Segment Open

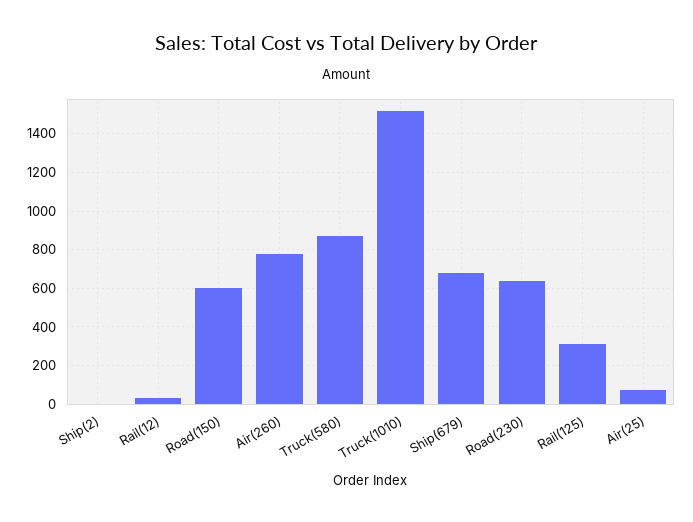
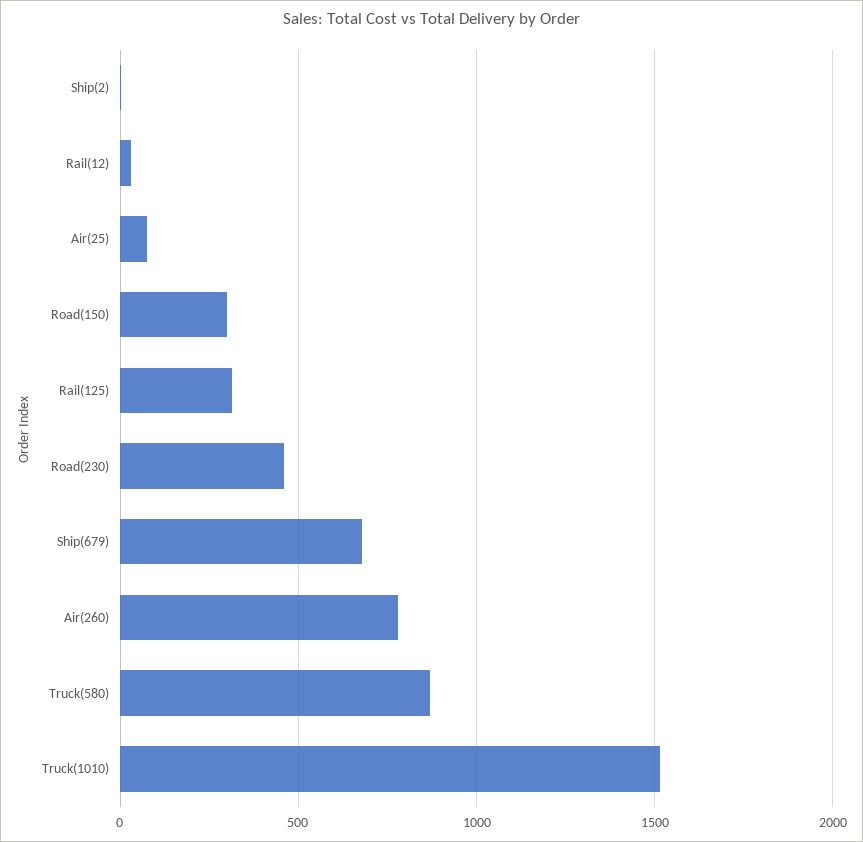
Road(150): 600 -> 300
Road(230): 650 -> 450

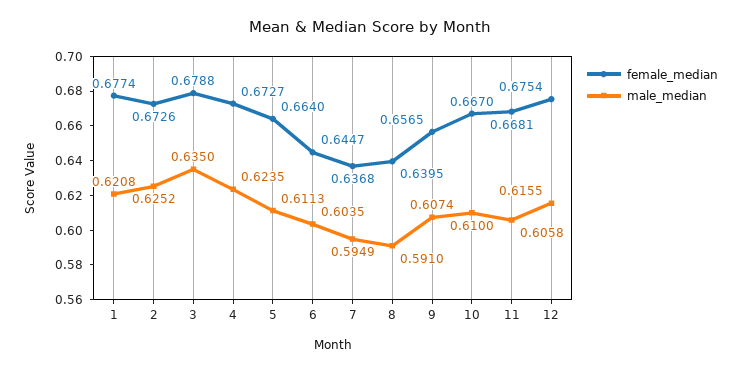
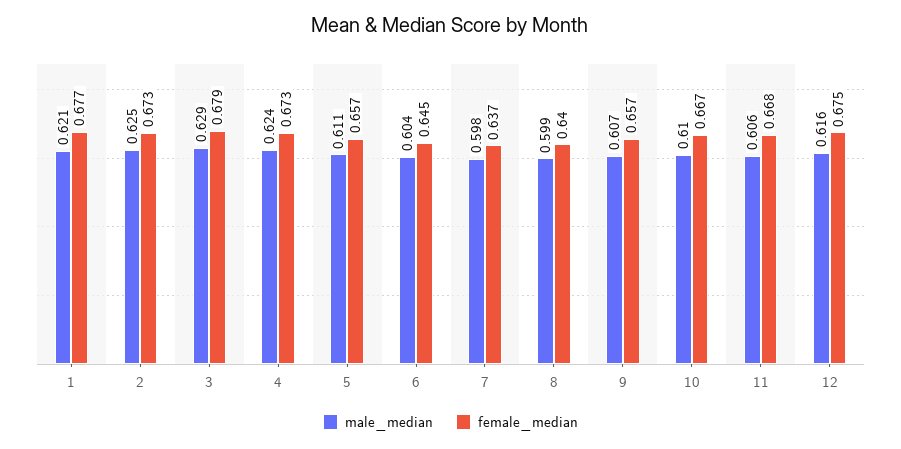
male_median, 3: 0.635 -> 0.629
female_median, 5: 0.664 -> 0.657
male_median, 7: 0.5949 -> 0.598
male_median, 8: 0.591 -> 0.599

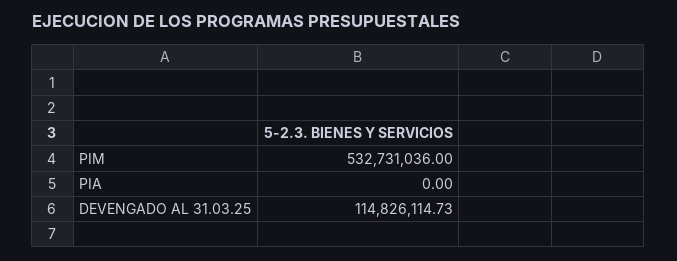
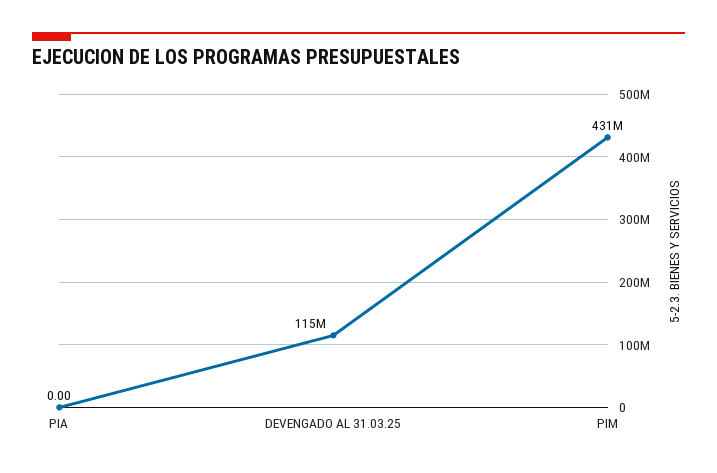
PIM: 532731036 -> 431000000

Segment Closed

From the line that contains "male_median, 8: 0.591 -> 0.599" to the final line of the entries, reproduce every line exactly, both ends included. Leave out all pictures.

■ Output
male_median, 8: 0.591 -> 0.599

PIM: 532731036 -> 431000000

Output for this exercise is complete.